The author's Taylor Series looked salvageable to me. The range between -Pi/2 and Pi/2 looked fine. That useable range can be re-used to serve all other portions of the circle.
Add a conditional that applies (1-result) for some angles and you're golden.
Taylor expansion is usually not so good for this, you'll fare better with either Legendre or Chebyshev polynomials. Robin Green has some excellent material on the subject, which I am linking below.
Trig functions are where accuracy and performance go to die. Accumulated error is a thing, so when optimizing always consider exactly how you're going to be using those functions so you make the 'right' tradeoffs for your application. One size definitely doesn't fit all here, so test and experiment.
A good idea is to not to compute the values of cos from 0-2pi, but further reduce the range, using
cos(a) = cos(-a), and cos(2a) = 1-2cos(a), or cos(a+pi/4) =...
So we really only ever need to be able to compute cos in the range 0-pi/4.
Then for further accuracy we can do the taylor expansion around pi/8. (or other approximations)
finally the number of terms for a fixed accuracy varies with the distance from pi/8,
I think all real implementations use a lookup table... Small lookup tables (eg. 8 elements) all work out far smaller in silicon area than even one multiplier...
The math.h cos from the article counterexample is pretty trivial, so can you give an example? I doubt linear interpolation between the 8 values is enough, but cubic probably would be. This would also be close to e.g. 8 third order taylor approximations of the function, and a comparison would be interesting.
This is a fine introduction to how you even approach the problem of computing transcendental functions.
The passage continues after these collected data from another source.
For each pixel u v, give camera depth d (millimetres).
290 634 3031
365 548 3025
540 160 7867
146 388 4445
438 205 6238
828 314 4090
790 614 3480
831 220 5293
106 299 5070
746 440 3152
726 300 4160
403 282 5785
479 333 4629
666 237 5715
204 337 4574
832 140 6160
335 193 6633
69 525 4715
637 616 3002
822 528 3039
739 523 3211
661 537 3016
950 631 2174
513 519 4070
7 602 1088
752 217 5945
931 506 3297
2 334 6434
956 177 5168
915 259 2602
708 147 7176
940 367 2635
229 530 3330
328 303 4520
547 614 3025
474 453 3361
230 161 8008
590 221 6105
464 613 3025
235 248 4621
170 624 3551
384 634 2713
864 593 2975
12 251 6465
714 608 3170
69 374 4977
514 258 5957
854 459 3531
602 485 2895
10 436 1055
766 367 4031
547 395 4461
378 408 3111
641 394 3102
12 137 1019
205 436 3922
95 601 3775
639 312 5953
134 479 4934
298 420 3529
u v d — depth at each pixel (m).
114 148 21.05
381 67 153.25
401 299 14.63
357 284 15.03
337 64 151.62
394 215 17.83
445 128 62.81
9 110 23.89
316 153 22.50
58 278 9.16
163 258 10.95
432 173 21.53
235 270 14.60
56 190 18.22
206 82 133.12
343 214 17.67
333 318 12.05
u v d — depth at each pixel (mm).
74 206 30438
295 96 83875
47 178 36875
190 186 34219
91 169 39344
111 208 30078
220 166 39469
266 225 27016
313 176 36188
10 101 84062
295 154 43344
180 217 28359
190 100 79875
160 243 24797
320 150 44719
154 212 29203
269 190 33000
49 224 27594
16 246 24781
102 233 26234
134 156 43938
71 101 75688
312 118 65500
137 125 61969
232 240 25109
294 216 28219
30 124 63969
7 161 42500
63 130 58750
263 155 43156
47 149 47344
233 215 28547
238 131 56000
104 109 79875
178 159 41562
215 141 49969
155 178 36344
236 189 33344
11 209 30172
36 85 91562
It would have been nice to have some discussion of accuracy requirements rather than just eyeballing it and saying “more accuracy than I need”. This is a spot where inexperienced devs can easily get tangled up. An attitude like “ten digits? That’s so many! I’m only making a game, after all” is exactly the sort of thing that gets you into trouble if you start accumulating errors over time, and this is particularly easy to do with trig functions.
6.7948900e-9 which has only the first 5 digits correct (if you assume it would have to have been 6.79490 to get 6 digits correct since that is what the correct value rounds to)
It's unusual, outside x86, for these functions to be hardware accelerated. So just about every libm has to do it in software.
Nearly all libm implementations around are based off Sun's fdlibm from the 80's-90's, including a bunch of the variants cited below, *bsds, etc. They are basically updated slightly, but you can see their heritage in the structure of the code. The original is found on netlib these days: https://www.netlib.org/fdlibm/k_cos.c
14th order polynomial, but only uses ~7 terms. It's supposed to have error < 1 ULP. For fdlibm, it's pretty readable compared to some of the other fun ones. I seem to remember sqrt being a bit gnarly.
I would say the benchmarks with lookup tables are bad. In the benchmark cpu will keep the table in cache but in a real program this cache would have to be shared with rest of the code/data. This would either kill the performance of cosine or rest of the app
If you like this sort of thing there’s a great book: Methods and Programs for Mathematical Functions by Stephen Moshier. It covers the computation of all sorts of special functions. The code is available in the cephes library but the book may be out of print.
Nice. I'd love to see how this changes when you have SIMD and multiple cosines to compute in parallel. Also when you have to compute sine and cosine simultaneously which is often the case, and then you may be more interested in polar error than cartesian error.
You can do this with: https://github.com/RJVB/sse_mathfun
Those functions do not have the same safety as libc, but even for scalar sin/cos it can be faster.
Note that you can combine the lookup table with the taylor series expansion...
And you can even use the same lookup table for each. That means with 2 table lookups in a 32 entry table, a single multiply and add (and a few bit shifts), you can get ~9 bits of precision in your result, which is fine for most uses. It also probably makes a sin operation take ~1 clock cycle on most superscalar architectures, as long as your workload has sufficient instruction parallelism.
Note that a smaller table typically works out faster because 32 entries fit in the cache, whereas repeated random entry into a 1024 entry table would probably kick a bunch of other stuff out of the cache that you wanted.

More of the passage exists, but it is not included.